More and more in whisky I’m seeing exotic cask types or wacky seasoning. I’m all for innovating in whisky and pushing boundaries on flavour, but there’s a fine line between a nice ‘heavy toast medium char’ (HTMC) treatment, to seeing things like ‘1st fill alligatored Cognac barrel ex-toasted staves from Russian Ice Wine!’ or something equally as silly which bring nothing to the end result except a confused spirit in an overbearing cask and no balance. Distilleries, and if I’m being honest, Australian distilleries as well, should spend more time innovating their spirit, not their cask. There’s a reason ex-bourbon and ex-sherry casks are the most popular – they mature spirit in a desirable way and are affordable. Bad spirit in an exotic cask doesn’t make a great whisky, but neither does great spirit ensure a great product. The cask is so important, don’t try and over-do it.
Drink it how you like it.
Almost every day on social media, in-person, and at tastings I hear people say or write the usual “you’d never mix a great single malt with anything!” or “if you spend more than $100 on a bottle, even adding ice is a waste of a great whisky”. Here’s a tip for you: they’re wrong. Your whisky, you’ve paid for it, you do what you like with it. It’s an almost freely libertarian take on it, but hey I like it. If someone offers you a dram from their private stash at home or their round at the bar of something special, then that’s a different story, but if you’re buying it, you have it how you like it and shoo away anyone who chastises you for it.

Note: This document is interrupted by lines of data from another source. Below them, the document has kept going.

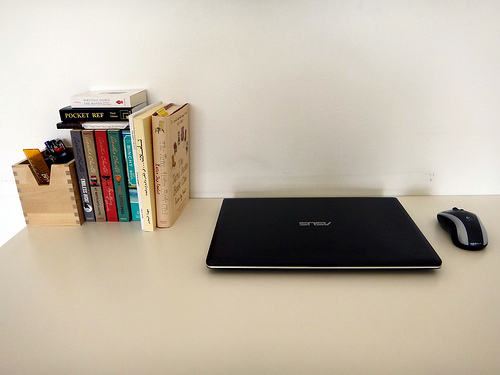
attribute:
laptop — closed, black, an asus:
[205, 198, 444, 272]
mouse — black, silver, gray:
[437, 207, 489, 249]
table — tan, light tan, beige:
[2, 198, 498, 372]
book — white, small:
[72, 88, 150, 108]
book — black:
[60, 106, 134, 122]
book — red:
[94, 130, 117, 222]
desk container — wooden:
[11, 162, 81, 223]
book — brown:
[153, 104, 192, 229]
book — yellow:
[135, 116, 158, 230]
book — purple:
[72, 128, 95, 222]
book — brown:
[81, 131, 107, 224]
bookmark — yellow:
[155, 106, 169, 118]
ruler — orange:
[25, 149, 50, 182]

Wild stats don’t improve whisky.
“This whisky spent 3 years in an oloroso hogshead, then was transferred to a 2nd fill Muscat barrel, before being then re-racked into a 9th fill plastic drum that once had Port Ellen in it, then we sailed the cask around the Pacific for a year”. Yeah I really don’t want to taste that sorry. Sounds like a zombie spirit that just never got better, so the stats are trying to pump it up. Wild stats don’t improve whisky. A friend of mine once said that innovation in beer improves beer, but innovation in whisky ruins it. While I don’t entirely agree with that, I get the sentiment and I kinda agree with it in part. In my early days of whisky I was always hunting the bigger stats, the bigger proofs, the “peat and sherry always together” message of bigger is better. It’s not always. I can safely say I’ve tasted, assessed, reviewed or otherwise imbibed more than a hundred peat & sherry together combos, yet I can name on one hand the number of which were well integrated and incredible whiskies. Keep it simple, keep it fun, and don’t overcomplicate.
Bashing blends is silly.
“Oh I only drink single malt”, or “Blended whisky is for beginners”. Gee if you think that you’re going to really miss out on some incredible whiskies. It’s also plainly not true. It’s about as true as saying “cask strength, single cask whisky is for more advanced whisky drinkers” – also not true. Bashing blends as inferior to single malts seems fashionable to some, but isn’t really justified. Yes, blends have changed, a lot. You only have to taste a blended malt or blended whisky from the 1950’s or 60’s to go “ohhh damn” when it opens up. Whisky was made differently then, and drinking habits weren’t focused on single malts, so back when blends were king then and single malts were virtually unheard of, the best stocks were blended into them. That’s what the market wanted and received. Times have certainly changed, and most distilleries now are putting a lot more focus into their single malt (or in our case, into our single cask, single malts). That said, blended malts are seeing a resurgence again and even ‘heresy’ projects like our own Old Fashioned or Peat Faerie bottlings sell out regularly each batch.